Microwave on full power for twelve minutes. Check to see if the cauliflower is cooked through by sliding a skewer or small sharp knife into the centre. If the knife slides though easily, it is done. This will obviously depend upon the size of the head of cauliflower, so if it needs more time, pop it back in into the microwave for another three minutes and then check it again.
Once it is done in the microwave, drizzle over another tablespoon of olive oil, and sprinkle over some flaky sea salt. Transfer the cauliflower to an air fryer or preheated oven and roast it at 180 Celsius for twenty or until it is golden and toasted all over. This will take a little longer in an oven than in an air fryer; you will need to allow thirty minutes if using an oven.
While the cauliflower is roasting, make your sauces.
To make the tahini sauce, peel and roughly chop the garlic. Add that and the lemon juice to a blender and blitz for a minute. Next, add the tahini, cumin, coriander, and salt and blitz to combine everything well. At this stage you will likely find that the tahini seizes up and the mixture is very thick. Add an ice cube or two and blitz them in. If the sauce is still a little thick, you can add a few tablespoons of cold water and blitz that in until you have a very creamy, smooth sauce with a easy pouring consistency.
To make the zhuk, wash and remove the tops of the chillies. I like my chilli sauce to have some punch, so I leave the stalks and seeds in the chillies. Discard those if you want a milder sauce. Roughly chop the chillies and put them into a small food processor or blender, I use my Nutribullet for this which works perfectly for portions of this size. Peel and roughly chop the garlic, and add to the blender. Wash and add the herbs, along with the spices, salt, lemon juice and olive oil. Blitz to a smooth sauce and set aside.
When the cauliflower is almost done, roast the cherry tomatoes in the air fryer or oven on a separate tray until they are soft and just about popping out of their skins. They will need about five minutes to roast perfectly.

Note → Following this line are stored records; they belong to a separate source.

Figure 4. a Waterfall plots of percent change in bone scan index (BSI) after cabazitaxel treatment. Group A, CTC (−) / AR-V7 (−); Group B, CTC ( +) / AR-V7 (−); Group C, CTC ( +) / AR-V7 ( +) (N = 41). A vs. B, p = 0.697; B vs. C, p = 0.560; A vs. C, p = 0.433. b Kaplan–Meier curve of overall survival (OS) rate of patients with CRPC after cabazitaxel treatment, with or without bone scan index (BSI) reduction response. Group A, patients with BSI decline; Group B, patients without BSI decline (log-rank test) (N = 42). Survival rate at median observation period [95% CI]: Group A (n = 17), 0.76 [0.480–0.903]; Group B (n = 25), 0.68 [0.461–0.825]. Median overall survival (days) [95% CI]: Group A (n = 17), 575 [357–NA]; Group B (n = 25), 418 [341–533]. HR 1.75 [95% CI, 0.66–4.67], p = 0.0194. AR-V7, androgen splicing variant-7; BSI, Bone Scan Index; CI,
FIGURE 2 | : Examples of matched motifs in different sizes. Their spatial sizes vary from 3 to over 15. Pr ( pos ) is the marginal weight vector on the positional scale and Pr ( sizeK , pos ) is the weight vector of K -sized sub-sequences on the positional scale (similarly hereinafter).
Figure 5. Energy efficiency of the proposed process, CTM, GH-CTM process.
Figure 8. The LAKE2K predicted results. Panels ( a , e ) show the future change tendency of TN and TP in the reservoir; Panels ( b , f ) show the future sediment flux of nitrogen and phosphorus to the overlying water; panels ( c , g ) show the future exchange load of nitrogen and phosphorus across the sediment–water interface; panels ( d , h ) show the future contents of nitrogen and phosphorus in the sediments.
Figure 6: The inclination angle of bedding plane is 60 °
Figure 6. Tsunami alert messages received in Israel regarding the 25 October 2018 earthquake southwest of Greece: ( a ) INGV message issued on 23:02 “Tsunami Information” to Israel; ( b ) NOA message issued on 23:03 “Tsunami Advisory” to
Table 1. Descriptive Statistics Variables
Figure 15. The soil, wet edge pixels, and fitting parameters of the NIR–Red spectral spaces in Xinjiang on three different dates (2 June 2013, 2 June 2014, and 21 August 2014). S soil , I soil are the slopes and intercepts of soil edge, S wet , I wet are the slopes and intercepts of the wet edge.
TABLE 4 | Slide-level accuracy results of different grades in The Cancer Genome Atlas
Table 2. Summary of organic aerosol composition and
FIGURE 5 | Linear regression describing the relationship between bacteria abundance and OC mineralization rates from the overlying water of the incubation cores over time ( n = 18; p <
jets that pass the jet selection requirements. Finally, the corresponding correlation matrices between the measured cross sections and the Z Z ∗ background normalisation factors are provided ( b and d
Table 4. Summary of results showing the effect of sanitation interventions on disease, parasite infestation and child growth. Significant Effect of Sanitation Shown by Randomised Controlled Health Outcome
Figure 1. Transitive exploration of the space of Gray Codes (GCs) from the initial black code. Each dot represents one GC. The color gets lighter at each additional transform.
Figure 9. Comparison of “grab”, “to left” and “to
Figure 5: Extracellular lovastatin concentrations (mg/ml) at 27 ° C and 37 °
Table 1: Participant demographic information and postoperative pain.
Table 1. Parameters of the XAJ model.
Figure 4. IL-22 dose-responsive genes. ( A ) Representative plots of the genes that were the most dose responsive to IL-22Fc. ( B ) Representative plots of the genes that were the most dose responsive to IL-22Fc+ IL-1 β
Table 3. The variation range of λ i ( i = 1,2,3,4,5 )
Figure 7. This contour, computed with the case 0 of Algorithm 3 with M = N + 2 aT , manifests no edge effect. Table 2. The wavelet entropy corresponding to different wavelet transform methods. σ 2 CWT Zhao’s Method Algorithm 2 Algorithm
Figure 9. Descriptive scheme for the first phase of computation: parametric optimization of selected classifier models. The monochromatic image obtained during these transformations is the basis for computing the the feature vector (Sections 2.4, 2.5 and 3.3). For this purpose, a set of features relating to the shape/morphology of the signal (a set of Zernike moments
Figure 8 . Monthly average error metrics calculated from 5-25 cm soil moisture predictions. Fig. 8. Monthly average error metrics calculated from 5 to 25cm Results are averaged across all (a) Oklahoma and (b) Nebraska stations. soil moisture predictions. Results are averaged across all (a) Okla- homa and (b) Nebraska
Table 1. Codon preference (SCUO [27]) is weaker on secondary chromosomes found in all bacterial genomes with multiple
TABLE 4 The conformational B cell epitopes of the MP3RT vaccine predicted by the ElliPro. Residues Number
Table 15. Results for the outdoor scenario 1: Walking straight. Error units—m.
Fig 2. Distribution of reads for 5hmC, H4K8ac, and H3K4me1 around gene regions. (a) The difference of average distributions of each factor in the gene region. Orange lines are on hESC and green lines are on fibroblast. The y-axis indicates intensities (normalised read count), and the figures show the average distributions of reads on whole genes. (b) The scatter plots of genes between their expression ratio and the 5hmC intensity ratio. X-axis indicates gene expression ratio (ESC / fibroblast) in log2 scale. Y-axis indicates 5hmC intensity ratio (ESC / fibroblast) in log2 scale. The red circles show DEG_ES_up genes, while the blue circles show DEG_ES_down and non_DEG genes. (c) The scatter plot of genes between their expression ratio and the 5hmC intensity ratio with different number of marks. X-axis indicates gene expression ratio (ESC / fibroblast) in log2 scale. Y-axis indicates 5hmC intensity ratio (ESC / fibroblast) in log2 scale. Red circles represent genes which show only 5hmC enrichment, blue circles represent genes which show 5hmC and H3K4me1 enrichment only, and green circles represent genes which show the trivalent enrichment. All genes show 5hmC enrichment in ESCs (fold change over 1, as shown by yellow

When the Cauliflower is roasted and golden all over, remove it from the roasting dish and place it on a serving platter. Roughly chop some fresh coriander or flat leaf parsley and prepare some fresh pomegranate seeds. Arrange the roasted tomatoes around the base of the cauliflower. Spoon generous amounts of the tahini sauce over the top of the cauliflower. Now spoon over some of the zhug. Add lots of pomegranate seeds and finish with the fresh chopped herbs.